For many farmers, the harvest season is a flurry of activity with long hours and little rest. The pressure to harvest as much as possible — in combination with fatigue and looming deadlines — can result in too little attention being paid to potential hazards. Safe practices should never be compromised for the sake of speed. Doing so could potentially end in tragedy.
Farmers and agricultural workers have dangerous occupations. One of the causes of injury and death in the agricultural industry is electrocution. Of those injuries, overhead power lines are the most common cause of electrocution.
Electric power lines and poles, like those pictured above, often run alongside roadways and fields — and sometime through the fields. If you are a farm operator or worker, be aware of the location of power lines and keep the following safety guidelines in mind during the harvest season.

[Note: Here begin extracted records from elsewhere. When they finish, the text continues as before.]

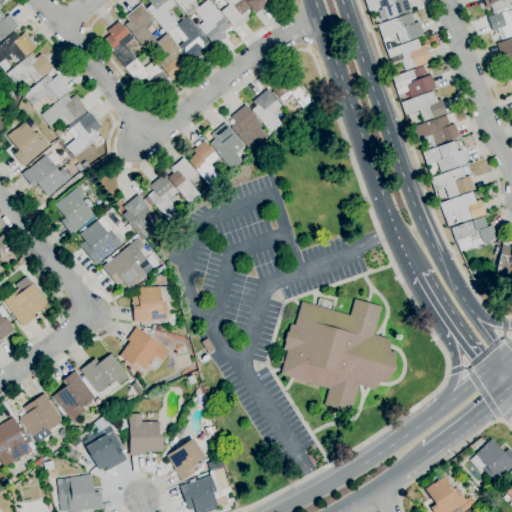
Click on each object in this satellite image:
building: (177, 2)
building: (255, 4)
building: (257, 4)
building: (0, 5)
building: (496, 5)
building: (497, 5)
building: (186, 6)
building: (385, 7)
building: (387, 7)
building: (233, 11)
building: (234, 11)
road: (76, 13)
building: (161, 13)
road: (77, 15)
building: (210, 22)
building: (211, 22)
building: (500, 23)
building: (501, 24)
road: (269, 25)
building: (6, 26)
building: (140, 27)
building: (399, 28)
building: (177, 29)
building: (401, 29)
road: (301, 30)
building: (190, 40)
building: (118, 44)
building: (15, 46)
building: (14, 48)
building: (505, 50)
building: (505, 51)
road: (429, 54)
building: (407, 55)
building: (408, 55)
building: (170, 58)
building: (171, 60)
building: (131, 61)
road: (486, 66)
building: (510, 66)
building: (28, 68)
building: (29, 69)
road: (95, 69)
building: (509, 72)
building: (146, 74)
road: (224, 79)
building: (411, 82)
building: (412, 82)
road: (474, 86)
building: (45, 89)
building: (46, 90)
building: (288, 91)
building: (291, 92)
building: (421, 106)
building: (424, 106)
building: (62, 111)
building: (63, 111)
building: (265, 111)
building: (267, 111)
building: (1, 126)
building: (247, 128)
building: (247, 128)
building: (435, 131)
building: (436, 131)
building: (57, 132)
building: (81, 133)
building: (82, 134)
road: (362, 138)
building: (24, 143)
building: (26, 143)
building: (226, 146)
building: (442, 157)
building: (443, 157)
building: (202, 163)
building: (205, 163)
building: (79, 168)
building: (45, 175)
building: (183, 180)
building: (184, 181)
road: (71, 182)
building: (451, 183)
building: (452, 183)
building: (158, 191)
building: (162, 197)
road: (412, 197)
building: (462, 208)
building: (459, 209)
building: (72, 210)
building: (73, 210)
building: (136, 217)
building: (137, 217)
road: (200, 227)
building: (471, 233)
building: (472, 234)
building: (96, 241)
building: (98, 241)
building: (1, 245)
building: (4, 250)
building: (504, 254)
road: (229, 263)
building: (503, 264)
building: (126, 265)
building: (126, 265)
road: (291, 275)
road: (428, 291)
road: (58, 298)
building: (23, 301)
road: (85, 301)
building: (24, 302)
building: (150, 304)
building: (148, 305)
road: (480, 314)
road: (505, 317)
building: (4, 324)
road: (504, 324)
building: (158, 328)
road: (503, 335)
road: (501, 338)
road: (461, 340)
road: (509, 343)
building: (207, 346)
building: (140, 350)
building: (141, 350)
building: (336, 351)
building: (337, 352)
road: (485, 353)
road: (509, 354)
road: (453, 356)
traffic signals: (506, 359)
road: (468, 366)
road: (496, 366)
road: (466, 368)
road: (447, 370)
road: (455, 370)
building: (101, 373)
building: (103, 373)
traffic signals: (487, 373)
road: (499, 377)
building: (190, 379)
road: (511, 380)
road: (511, 381)
traffic signals: (511, 381)
building: (134, 388)
road: (465, 389)
road: (484, 395)
building: (71, 396)
building: (72, 397)
road: (508, 414)
building: (39, 416)
building: (38, 417)
road: (466, 417)
road: (501, 418)
road: (503, 418)
road: (394, 422)
road: (280, 428)
building: (78, 431)
building: (142, 436)
building: (143, 436)
building: (11, 441)
building: (12, 442)
building: (104, 449)
building: (103, 451)
road: (383, 451)
road: (447, 455)
building: (45, 458)
building: (183, 459)
building: (185, 459)
building: (491, 460)
building: (492, 460)
building: (39, 461)
road: (381, 487)
building: (481, 489)
building: (508, 490)
building: (509, 492)
building: (75, 494)
building: (77, 494)
building: (198, 495)
building: (202, 496)
building: (445, 497)
building: (446, 497)
road: (297, 501)
building: (481, 502)
road: (379, 503)
road: (143, 505)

- Always use a spotter when operating large machinery near lines.
- Use care when raising an auger or the bed of a grain truck around power lines.
- Keep equipment at least 10 feet from lines — at all times, in all directions.
- Inspect the height of the farm equipment to determine clearance.
- Always remember to lower extensions to the lowest setting when moving loads.
- Never attempt to move a power line out of the way or raise it for clearance.
- If a power line is sagging or low, call the local utility immediately.
- If your equipment does hit a power line, do not leave the cab. Immediately call 911, warn others to stay away, and wait for the utility crew to cut the power.
The only reason to exit equipment that has come into contact with overhead lines is if the equipment is on fire, which is very rare. However, if this is the case, jump off the equipment with your feet together and without touching the ground and equipment at the same time. Then, still keeping your feet together, hop to safety as you leave the area.
Although harvest season is filled with tight deadlines and heightened work stress, take the time to consider electrical safety. To help ensure a safe harvest, stay alert for power lines, exercise caution, and always put safety first. It could save your life or the lives of others.